コース図ダービー、オークスと同じCコースを使用

 5回東京開催の最終日に行われる日本最大の国際G1競走。コース改修後の03年からCコースを使用。時期は違うが、日本ダービーとオークスと同じコース設定で行われる。ホームストレッチのメモリアルスタンド前からの発走で、コースを一周弱回る。最初の1コーナーまでの距離は313m。ゴール前の直線は525.9m。

コース改修後は勝ち時計にバラつき

 コース改修後の勝ち時計に大きなバラつきがあり、これまでのところ年によって道中のペースが様々なのが特徴。重馬場で行われた03年を除くと、最も遅かったのがディープインパクトが勝った昨年で2分25秒1。前半600mの通過が37秒0と遅く、中間もスローペース。ラスト4ハロンがすべて11秒台のロングスパートレースで、上がり3ハロンが34秒3という極端な上がり勝負となった。

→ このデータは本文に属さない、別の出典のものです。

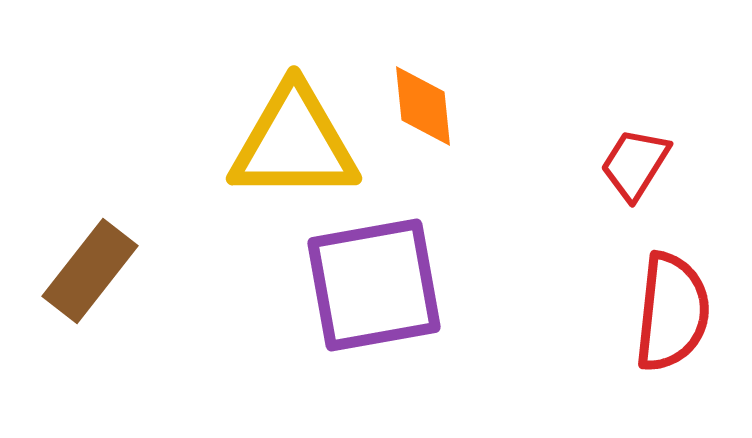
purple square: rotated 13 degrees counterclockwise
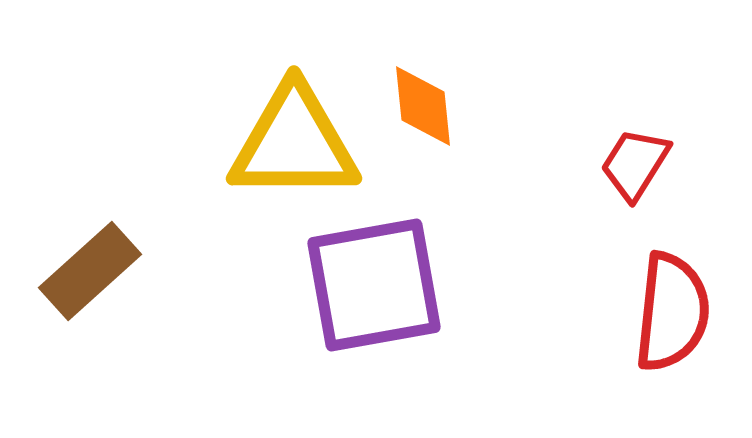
brown rectangle: rotated 10 degrees clockwise
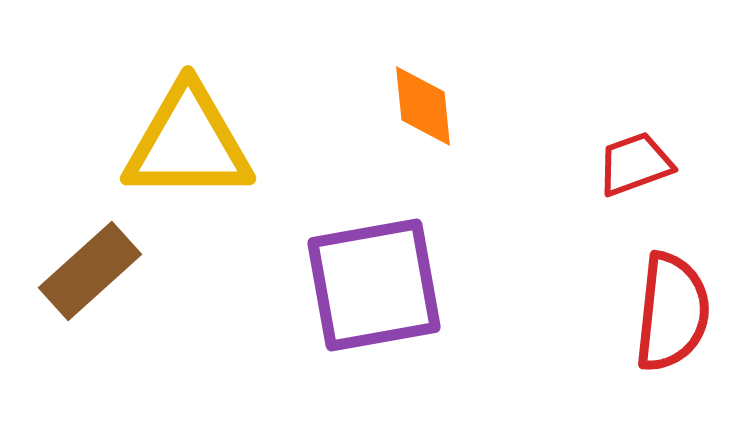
yellow triangle: moved 106 px left
red trapezoid: rotated 38 degrees clockwise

一方、最も速かったのがアルカセットが勝った05年で2分22秒1のレコード決着。テンの3ハロンが34秒7という猛時計で入り、道中も全く緩まない壮絶なハイペース。結果、追い込み馬同士の決着となった。ともに極端な例だが、ペースが遅かった昨年は、11頭立てという異例の少頭数だった影響が大きい。本競走は通常、道中緩みがなく、一貫して速いラップを刻む展開。特にコース改修後の走破時計は速く、良馬場ならば2分23秒台の時計は軽く出る。

外国馬にはハンデとなる高速馬場

レース写真(東京芝2400m) これは外国馬にとっては大きなハンデ。特に2分20秒台の後半から30秒台の前半で決着するイギリスやフランスの12ハロン戦でしか実績がない馬は厳しい。起伏が激しく、芝が重い馬場での実績はほとんど参考にならない。たとえ、キングジョージや凱旋門の勝ち馬であっても過大評価は禁物。日本馬が凱旋門賞で好走するのが大変なのと同じように、欧州の馬が日本の高速馬場に対応するのもまた困難なのだ。同じ欧州でも時計の出方が日本に近いイタリアや、北米や香港、UAEのビッグレースでの実績・経験の方が参考になる。

日本馬に要求される資質も高度。スローペースでの上がり勝負とはならず、底力が問われる一戦。有馬記念と並び、国内最高峰のレベルを持つG1中のG1であるため、フロックでの勝利はありえない。真に力がある馬だけが勝てる。